And they did, thanks to a genetic database of modern grapevines and 28 archaeological seeds from French sites dating back to the Iron Age. They discovered that Savagnin Blanc (not Sauvignon Blanc) from the Jura region of France was genetically identical to a seed excavated from a medieval site in Orléans.
That means the variety still grown now has grown for at least 900 years as cuttings from just one ancestral plant.
It had to be popular (and valuable) if later cuttings all derived from one prized plant and no one wanted to change it. Over the centuries almost all grapes have been genetically engineered to be packed with more aromas, phenols, sugars, and acids - all the things that make for great wine. Table grapes went the same route, except for direct eating.
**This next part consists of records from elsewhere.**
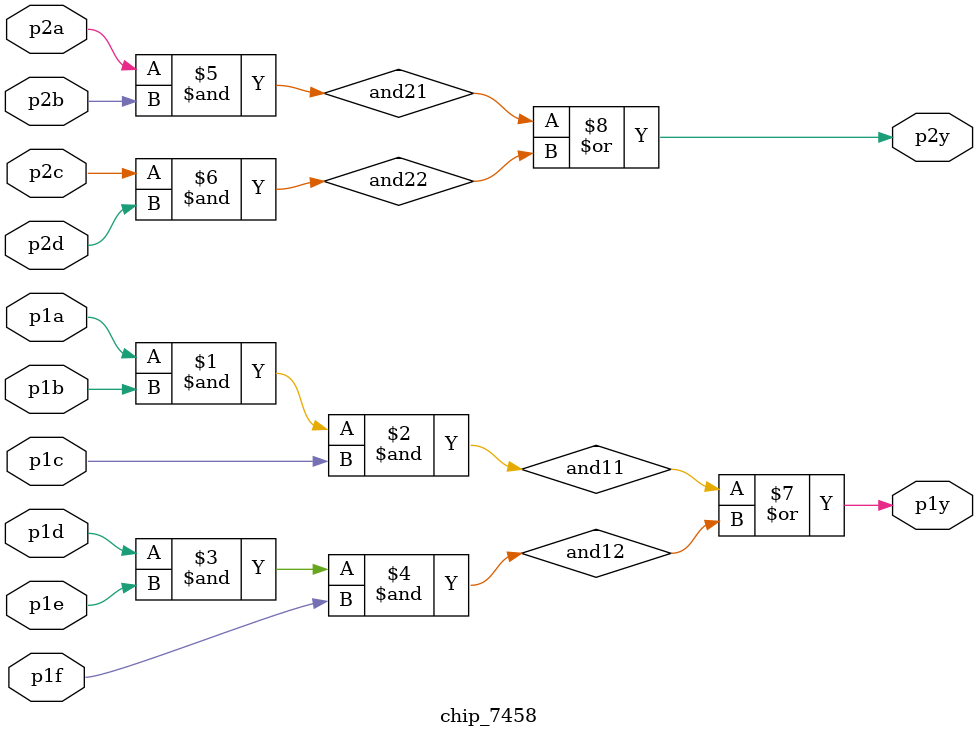
<source format=v>
module chip_7458(
    input p1a, p1b, p1c, p1d, p1e, p1f,
    output p1y,
    input p2a, p2b, p2c, p2d,
    output p2y
);

wire and11, and12, and21, and22;
assign and11 = p1a & p1b & p1c;
assign and12 = p1d & p1e & p1f;
assign and21 = p2a & p2b;
assign and22 = p2c & p2d;
assign p1y = and11 | and12;
assign p2y = and21 | and22;

endmodule
</source>
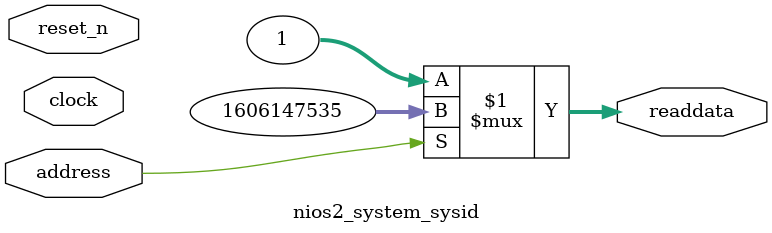
<source format=v>



// synthesis translate_off
`timescale 1ns / 1ps
// synthesis translate_on

// turn off superfluous verilog processor warnings 
// altera message_level Level1 
// altera message_off 10034 10035 10036 10037 10230 10240 10030 

module nios2_system_sysid (
               // inputs:
                address,
                clock,
                reset_n,

               // outputs:
                readdata
             )
;

  output  [ 31: 0] readdata;
  input            address;
  input            clock;
  input            reset_n;

  wire    [ 31: 0] readdata;
  //control_slave, which is an e_avalon_slave
  assign readdata = address ? 1606147535 : 1;

endmodule



</source>
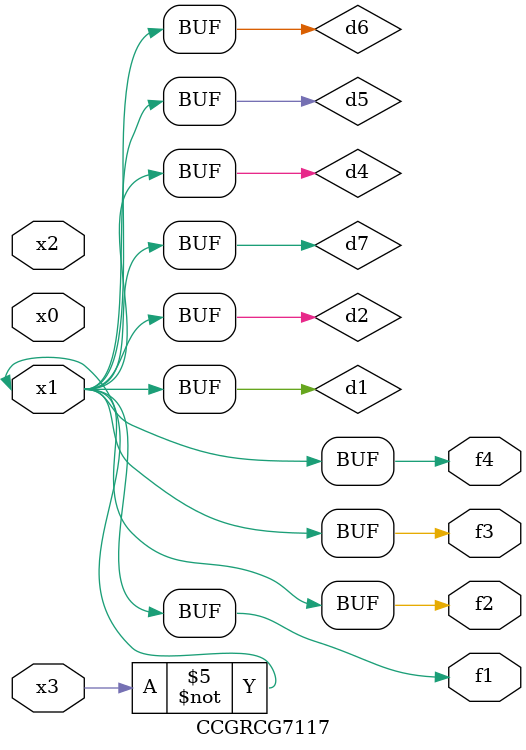
<source format=v>
module CCGRCG7117(
	input x0, x1, x2, x3,
	output f1, f2, f3, f4
);

	wire d1, d2, d3, d4, d5, d6, d7;

	not (d1, x3);
	buf (d2, x1);
	xnor (d3, d1, d2);
	nor (d4, d1);
	buf (d5, d1, d2);
	buf (d6, d4, d5);
	nand (d7, d4);
	assign f1 = d6;
	assign f2 = d7;
	assign f3 = d6;
	assign f4 = d6;
endmodule

</source>
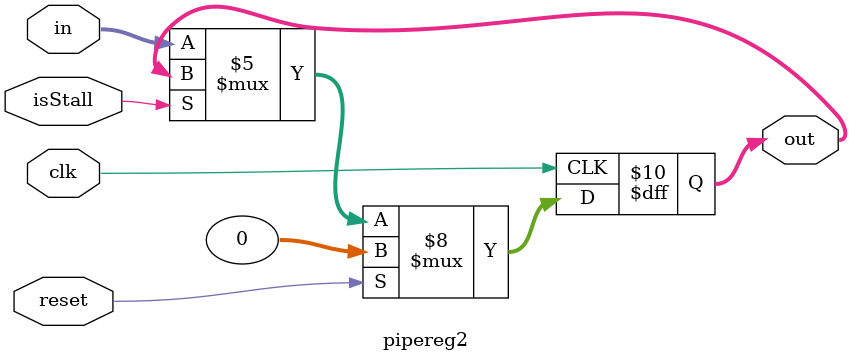
<source format=v>
`timescale 1ns / 1ps
module pipereg2#(parameter WIDTH = 32)(
    input clk,
    input reset,
    input isStall,
    input [WIDTH-1:0] in,
    output reg [WIDTH-1:0] out
    );
	reg [WIDTH-1:0] R;
	always@(posedge clk) begin
		if(reset == 1) begin
			out <= 0;
		end else begin 
			if(isStall == 0) begin
				out <= in;
			end else out <= out;
		end
	end
	//assign out = R;

endmodule

</source>
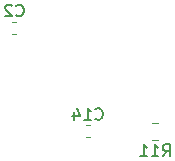
<source format=gbo>
G04 #@! TF.GenerationSoftware,KiCad,Pcbnew,(5.1.5)-2*
G04 #@! TF.CreationDate,2020-04-29T22:29:47+05:00*
G04 #@! TF.ProjectId,interferometer,696e7465-7266-4657-926f-6d657465722e,1*
G04 #@! TF.SameCoordinates,Original*
G04 #@! TF.FileFunction,Legend,Bot*
G04 #@! TF.FilePolarity,Positive*
%FSLAX46Y46*%
G04 Gerber Fmt 4.6, Leading zero omitted, Abs format (unit mm)*
G04 Created by KiCad (PCBNEW (5.1.5)-2) date 2020-04-29 22:29:47*
%MOMM*%
%LPD*%
G04 APERTURE LIST*
%ADD10C,0.120000*%
%ADD11C,0.150000*%
G04 APERTURE END LIST*
D10*
X158023779Y-99062000D02*
X157698221Y-99062000D01*
X158023779Y-98042000D02*
X157698221Y-98042000D01*
X164246779Y-107825000D02*
X163921221Y-107825000D01*
X164246779Y-106805000D02*
X163921221Y-106805000D01*
X169540422Y-106605000D02*
X170057578Y-106605000D01*
X169540422Y-108025000D02*
X170057578Y-108025000D01*
D11*
X158027666Y-97479142D02*
X158075285Y-97526761D01*
X158218142Y-97574380D01*
X158313380Y-97574380D01*
X158456238Y-97526761D01*
X158551476Y-97431523D01*
X158599095Y-97336285D01*
X158646714Y-97145809D01*
X158646714Y-97002952D01*
X158599095Y-96812476D01*
X158551476Y-96717238D01*
X158456238Y-96622000D01*
X158313380Y-96574380D01*
X158218142Y-96574380D01*
X158075285Y-96622000D01*
X158027666Y-96669619D01*
X157646714Y-96669619D02*
X157599095Y-96622000D01*
X157503857Y-96574380D01*
X157265761Y-96574380D01*
X157170523Y-96622000D01*
X157122904Y-96669619D01*
X157075285Y-96764857D01*
X157075285Y-96860095D01*
X157122904Y-97002952D01*
X157694333Y-97574380D01*
X157075285Y-97574380D01*
X164726857Y-106242142D02*
X164774476Y-106289761D01*
X164917333Y-106337380D01*
X165012571Y-106337380D01*
X165155428Y-106289761D01*
X165250666Y-106194523D01*
X165298285Y-106099285D01*
X165345904Y-105908809D01*
X165345904Y-105765952D01*
X165298285Y-105575476D01*
X165250666Y-105480238D01*
X165155428Y-105385000D01*
X165012571Y-105337380D01*
X164917333Y-105337380D01*
X164774476Y-105385000D01*
X164726857Y-105432619D01*
X163774476Y-106337380D02*
X164345904Y-106337380D01*
X164060190Y-106337380D02*
X164060190Y-105337380D01*
X164155428Y-105480238D01*
X164250666Y-105575476D01*
X164345904Y-105623095D01*
X162917333Y-105670714D02*
X162917333Y-106337380D01*
X163155428Y-105289761D02*
X163393523Y-106004047D01*
X162774476Y-106004047D01*
X170441857Y-109417380D02*
X170775190Y-108941190D01*
X171013285Y-109417380D02*
X171013285Y-108417380D01*
X170632333Y-108417380D01*
X170537095Y-108465000D01*
X170489476Y-108512619D01*
X170441857Y-108607857D01*
X170441857Y-108750714D01*
X170489476Y-108845952D01*
X170537095Y-108893571D01*
X170632333Y-108941190D01*
X171013285Y-108941190D01*
X169489476Y-109417380D02*
X170060904Y-109417380D01*
X169775190Y-109417380D02*
X169775190Y-108417380D01*
X169870428Y-108560238D01*
X169965666Y-108655476D01*
X170060904Y-108703095D01*
X168537095Y-109417380D02*
X169108523Y-109417380D01*
X168822809Y-109417380D02*
X168822809Y-108417380D01*
X168918047Y-108560238D01*
X169013285Y-108655476D01*
X169108523Y-108703095D01*
M02*

</source>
So what ever happened to Savagnin Blanc? Why did it decline? It's still used, but hardly popular. You can find it in Vin Jaune and Traminer. So if you want a grape that has been unchanged since the year when the Knights Templar (happy 900th birthday!) were founded, you now know what to buy, but science made a lot of other grapes better, and taste won in popular culture.
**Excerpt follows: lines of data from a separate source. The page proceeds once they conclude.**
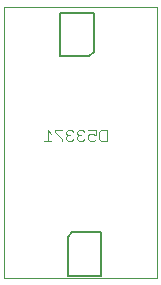
<source format=gbo>
G75*
G70*
%OFA0B0*%
%FSLAX24Y24*%
%IPPOS*%
%LPD*%
%AMOC8*
5,1,8,0,0,1.08239X$1,22.5*
%
%ADD10C,0.0000*%
%ADD11C,0.0030*%
%ADD12C,0.0050*%
D10*
X000900Y000980D02*
X000900Y010035D01*
X006018Y010035D01*
X006018Y000980D01*
X000900Y000980D01*
D11*
X002237Y005555D02*
X002483Y005555D01*
X002360Y005555D02*
X002360Y005925D01*
X002483Y005802D01*
X002605Y005864D02*
X002852Y005617D01*
X002852Y005555D01*
X002973Y005617D02*
X002973Y005678D01*
X003035Y005740D01*
X003097Y005740D01*
X003035Y005740D02*
X002973Y005802D01*
X002973Y005864D01*
X003035Y005925D01*
X003158Y005925D01*
X003220Y005864D01*
X003341Y005864D02*
X003341Y005802D01*
X003403Y005740D01*
X003341Y005678D01*
X003341Y005617D01*
X003403Y005555D01*
X003527Y005555D01*
X003588Y005617D01*
X003710Y005617D02*
X003710Y005740D01*
X003772Y005802D01*
X003833Y005802D01*
X003957Y005740D01*
X003957Y005925D01*
X003710Y005925D01*
X003588Y005864D02*
X003527Y005925D01*
X003403Y005925D01*
X003341Y005864D01*
X003403Y005740D02*
X003465Y005740D01*
X003710Y005617D02*
X003772Y005555D01*
X003895Y005555D01*
X003957Y005617D01*
X004078Y005617D02*
X004078Y005864D01*
X004140Y005925D01*
X004325Y005925D01*
X004325Y005555D01*
X004140Y005555D01*
X004078Y005617D01*
X003220Y005617D02*
X003158Y005555D01*
X003035Y005555D01*
X002973Y005617D01*
X002852Y005925D02*
X002605Y005925D01*
X002605Y005864D01*
D12*
X002787Y008375D02*
X003732Y008375D01*
X003890Y008532D01*
X003890Y009831D01*
X002787Y009831D01*
X002787Y008414D01*
X003186Y002522D02*
X004131Y002522D01*
X004131Y002482D02*
X004131Y001065D01*
X003029Y001065D01*
X003029Y002364D01*
X003186Y002522D01*
M02*

</source>
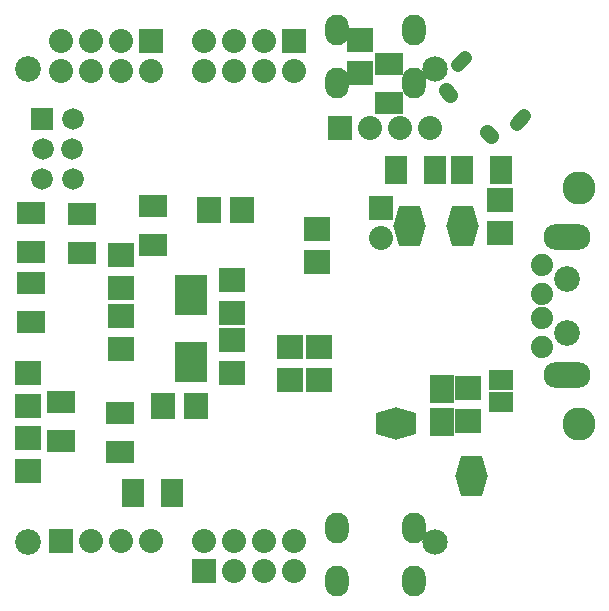
<source format=gbs>
G04 #@! TF.FileFunction,Soldermask,Bot*
%FSLAX46Y46*%
G04 Gerber Fmt 4.6, Leading zero omitted, Abs format (unit mm)*
G04 Created by KiCad (PCBNEW 4.0.2+dfsg1-stable) date Fri 18 May 2018 22:31:55 NZST*
%MOMM*%
G01*
G04 APERTURE LIST*
%ADD10C,0.150000*%
%ADD11R,2.032000X2.032000*%
%ADD12C,2.032000*%
%ADD13C,1.257300*%
%ADD14C,1.209040*%
%ADD15C,2.174240*%
%ADD16O,2.014220X2.608000*%
%ADD17R,2.311400X2.108200*%
%ADD18R,2.108200X2.311400*%
%ADD19R,1.828800X2.336800*%
%ADD20R,2.336800X1.828800*%
%ADD21R,2.009140X2.458720*%
%ADD22R,2.717800X3.479800*%
%ADD23R,1.828800X1.828800*%
%ADD24C,1.828800*%
%ADD25R,2.006600X1.808480*%
%ADD26C,2.153920*%
%ADD27C,1.879600*%
%ADD28O,3.987800X2.209800*%
%ADD29C,2.184400*%
%ADD30C,2.804800*%
G04 APERTURE END LIST*
D10*
D11*
X137800000Y-73130000D03*
D12*
X137800000Y-75670000D03*
D13*
X147145023Y-67093428D02*
X146791201Y-66739606D01*
X143610394Y-63558799D02*
X143256572Y-63204977D01*
D14*
X149884900Y-65415018D02*
X149285018Y-66014900D01*
X144934982Y-60465100D02*
X144335100Y-61064982D01*
D15*
X107900000Y-101430000D03*
D16*
X140548660Y-104747900D03*
X134051340Y-104747900D03*
X140548660Y-100252100D03*
X134051340Y-100252100D03*
X134051340Y-58112100D03*
X140548660Y-58112100D03*
X134051340Y-62607900D03*
X140548660Y-62607900D03*
D17*
X107920000Y-87103000D03*
X107920000Y-89897000D03*
X125200000Y-84353000D03*
X125200000Y-87147000D03*
D18*
X122157000Y-89940000D03*
X119363000Y-89940000D03*
D17*
X132560000Y-84933000D03*
X132560000Y-87727000D03*
X115820000Y-85137000D03*
X115820000Y-82343000D03*
X130050000Y-87727000D03*
X130050000Y-84933000D03*
X115820000Y-77143000D03*
X115820000Y-79937000D03*
X132390000Y-74913000D03*
X132390000Y-77707000D03*
D18*
X123223000Y-73310000D03*
X126017000Y-73310000D03*
D17*
X147878800Y-75285600D03*
X147878800Y-72491600D03*
X145158460Y-91196160D03*
X145158460Y-88402160D03*
X136050000Y-61757000D03*
X136050000Y-58963000D03*
D19*
X147970240Y-69910960D03*
X144668240Y-69910960D03*
X142379700Y-69921120D03*
X139077700Y-69921120D03*
D20*
X110720000Y-89549000D03*
X110720000Y-92851000D03*
X115700000Y-93831000D03*
X115700000Y-90529000D03*
D19*
X120101000Y-97260000D03*
X116799000Y-97260000D03*
D20*
X108120000Y-82851000D03*
X108120000Y-79549000D03*
X108120000Y-73549000D03*
X108120000Y-76851000D03*
X112500000Y-76951000D03*
X112500000Y-73649000D03*
X138460000Y-64281000D03*
X138460000Y-60979000D03*
X118470000Y-72989000D03*
X118470000Y-76291000D03*
D17*
X125200000Y-82047000D03*
X125200000Y-79253000D03*
X107920000Y-95397000D03*
X107920000Y-92603000D03*
D21*
X142989300Y-91244420D03*
X142989300Y-88496140D03*
D22*
X121670000Y-80502500D03*
X121670000Y-86217500D03*
D23*
X109066500Y-65660000D03*
D24*
X111733500Y-65660000D03*
X109193500Y-68200000D03*
X111606500Y-68200000D03*
X109066500Y-70740000D03*
X111733500Y-70740000D03*
D25*
X147960080Y-87698580D03*
X147960080Y-89603580D03*
D15*
X107900000Y-61430000D03*
D26*
X142400000Y-61430000D03*
X142400000Y-101430000D03*
D10*
G36*
X146339000Y-94185900D02*
X146847000Y-95963900D01*
X144053000Y-95963900D01*
X144561000Y-94185900D01*
X146339000Y-94185900D01*
X146339000Y-94185900D01*
G37*
G36*
X144561000Y-97564100D02*
X144053000Y-95786100D01*
X146847000Y-95786100D01*
X146339000Y-97564100D01*
X144561000Y-97564100D01*
X144561000Y-97564100D01*
G37*
G36*
X143819880Y-76408280D02*
X143311880Y-74630280D01*
X146105880Y-74630280D01*
X145597880Y-76408280D01*
X143819880Y-76408280D01*
X143819880Y-76408280D01*
G37*
G36*
X145597880Y-73030080D02*
X146105880Y-74808080D01*
X143311880Y-74808080D01*
X143819880Y-73030080D01*
X145597880Y-73030080D01*
X145597880Y-73030080D01*
G37*
G36*
X141058900Y-73019920D02*
X141566900Y-74797920D01*
X138772900Y-74797920D01*
X139280900Y-73019920D01*
X141058900Y-73019920D01*
X141058900Y-73019920D01*
G37*
G36*
X139280900Y-76398120D02*
X138772900Y-74620120D01*
X141566900Y-74620120D01*
X141058900Y-76398120D01*
X139280900Y-76398120D01*
X139280900Y-76398120D01*
G37*
D27*
X151389080Y-84960460D03*
X151389080Y-82461100D03*
X151389080Y-80459580D03*
X151389080Y-77960220D03*
D28*
X153520140Y-87309960D03*
X153520140Y-75610720D03*
D29*
X153520140Y-79159100D03*
X153520140Y-83761580D03*
D11*
X122790000Y-103870000D03*
D12*
X122790000Y-101330000D03*
X125330000Y-103870000D03*
X125330000Y-101330000D03*
X127870000Y-103870000D03*
X127870000Y-101330000D03*
X130410000Y-103870000D03*
X130410000Y-101330000D03*
D10*
G36*
X140739100Y-92329000D02*
X138961100Y-92837000D01*
X138961100Y-90043000D01*
X140739100Y-90551000D01*
X140739100Y-92329000D01*
X140739100Y-92329000D01*
G37*
G36*
X137360900Y-90551000D02*
X139138900Y-90043000D01*
X139138900Y-92837000D01*
X137360900Y-92329000D01*
X137360900Y-90551000D01*
X137360900Y-90551000D01*
G37*
D11*
X130410000Y-59030000D03*
D12*
X130410000Y-61570000D03*
X127870000Y-59030000D03*
X127870000Y-61570000D03*
X125330000Y-59030000D03*
X125330000Y-61570000D03*
X122790000Y-59030000D03*
X122790000Y-61570000D03*
D11*
X110690000Y-101330000D03*
D12*
X113230000Y-101330000D03*
X115770000Y-101330000D03*
X118310000Y-101330000D03*
D11*
X134320000Y-66400000D03*
D12*
X136860000Y-66400000D03*
X139400000Y-66400000D03*
X141940000Y-66400000D03*
D11*
X118310000Y-59030000D03*
D12*
X118310000Y-61570000D03*
X115770000Y-59030000D03*
X115770000Y-61570000D03*
X113230000Y-59030000D03*
X113230000Y-61570000D03*
X110690000Y-59030000D03*
X110690000Y-61570000D03*
D30*
X154520000Y-71460000D03*
X154520000Y-91460000D03*
M02*

</source>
Yeah, other grapes have been around a while also
Yes, I know other modern grapes have a genetic "relationship" with ancient seeds but they can't be traced to one plant 900 years ago. Syrah is one of the most planted grapes in the world and it has genetic similarity to Roman seeds, as does the Pinot-Savagnin family. So you can leave me out of your social media mentions, Pinot Noir drinkers.